Text provided
******************************
Thanks for the insight. A $XX million exa-data system is no doubt impressive :)
> Another big problem I found with modeling real apps was the five second transaction timeout. This is not, as you might expect, a configurable value. It's hard-coded into the servers and clients. This turns into a hugely awkward limitation and routinely wrecks your application logic and forces you to implement very tricky concurrency algorithms inside your app, just to do basic tasks. For example, computing most reports over a large dataset does not work with FoundationDB because you can't get a consistent snapshot for more than five seconds!
I'm pretty sure that the 5-second transaction timeout is configurable with a knob. You just need enough RAM to hold the key-range information for the transaction timeout period. Basically: throughput * transaction_time_limit <= RAM, since FDB enforces that isolation reconciliation runs in memory.
But, the other reason that 5 seconds is the default is that e.g. 1 hour read/write transactions don't really make sense in the optimistic concurrency world. This is the downside of optimistic concurrency. The upside is that your system never gets blocked by bad-behaved long-running transactions, which is a serious issue in real production systems.
Finally, I think that the current "Redwood" storage engine does allow long-lived read transactions, even though the original engine backing FDB didn't.
If it's configurable that's very new. It definitely has been hard coded and unconfigurable by design the entire history of the project that I've known it. They just tell you to work around it, not tweak it for your app.
Transactions holding locks for too long are indeed a problem though in Oracle transactions can have priorities and steal each other's locks.
It looks like it might be knobs (which can be changed via config file) called MAX_WRITE_TRANSACTION_LIFE_VERSIONS and MAX_READ_TRANSACTION_LIFE_VERSIONS now (defined in ServerKnobs.cpp)? It's in microseconds and probably needs to be synced client and server.
I don't know the details know, but it was definitely configurable when I wrote it :) I remember arguing for setting it to a default of 30/60 seconds we decided against as that would have impacted throughput at our default RAM budget. I thought might have been a good tradeoff to get people going, thinking they could tune it down (or up the RAM) if they needed to scale up perf later.
Hah, well I'll defer to your knowledge then :) I don't remember seeing any kind of negotiation protocol between client and server to find out what the timeout is, which would be needed for it to be properly configurable. But it could be easily added I guess. I admit I never understood why changing it wasn't a proper feature.
> I started a job at Oracle Labs where I ended up using their database in a project, and that kind of gave me a new perspective on all this stuff.
I feel like a mandatory ~6 week boot camp using big boy SQL in a gigantic enterprise could go a long way to helping grow a lot of developers.
HN on average seems to have grave misconceptions regarding the true value of products like Oracle, MSSQL and DB2.
The whole reason you are paying money for these solutions is because you can't afford to screw with any of the other weird technical compromises. If you are using the RDBMS for a paid product and SQLite isn't a perfect fit, spending some money starts to make a lot of sense to me.
******************************
Data supplied
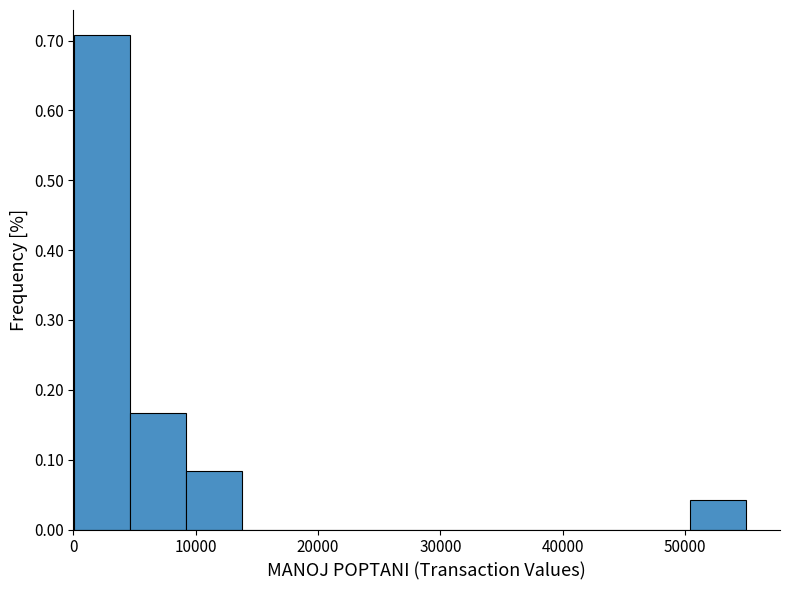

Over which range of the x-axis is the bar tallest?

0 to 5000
******************************
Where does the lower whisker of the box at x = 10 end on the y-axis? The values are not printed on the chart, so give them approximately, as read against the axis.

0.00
******************************
What this exercise asks
1. In the thread on FoundationDB's transaction timeout, condense the paragraph beginning "But, the other reason that 5 seconds is the default" into a short bulleted list that keeps its main points.
2. Answer each question from the thread on FoundationDB's transaction timeout, one line per answer:
(a) In the quoted complaint about the five-second timeout, what example task is said not to work with FoundationDB?
(b) Which storage engine is said to allow long-lived read transactions?
(c) In what unit are MAX_WRITE_TRANSACTION_LIFE_VERSIONS and MAX_READ_TRANSACTION_LIFE_VERSIONS said to be expressed?
The listing plays no part in the work that follows.

Written responses
1.
- Another reason for the 5-second default: very long read/write transactions, such as ones lasting 1 hour, don't really make sense with optimistic concurrency.
- That is the downside of optimistic concurrency.
- The upside is that long-running, badly behaved transactions never block the system, which is a serious issue in real production systems.

2.
(a) Computing most reports over a large dataset.
(b) The "Redwood" storage engine.
(c) Microseconds.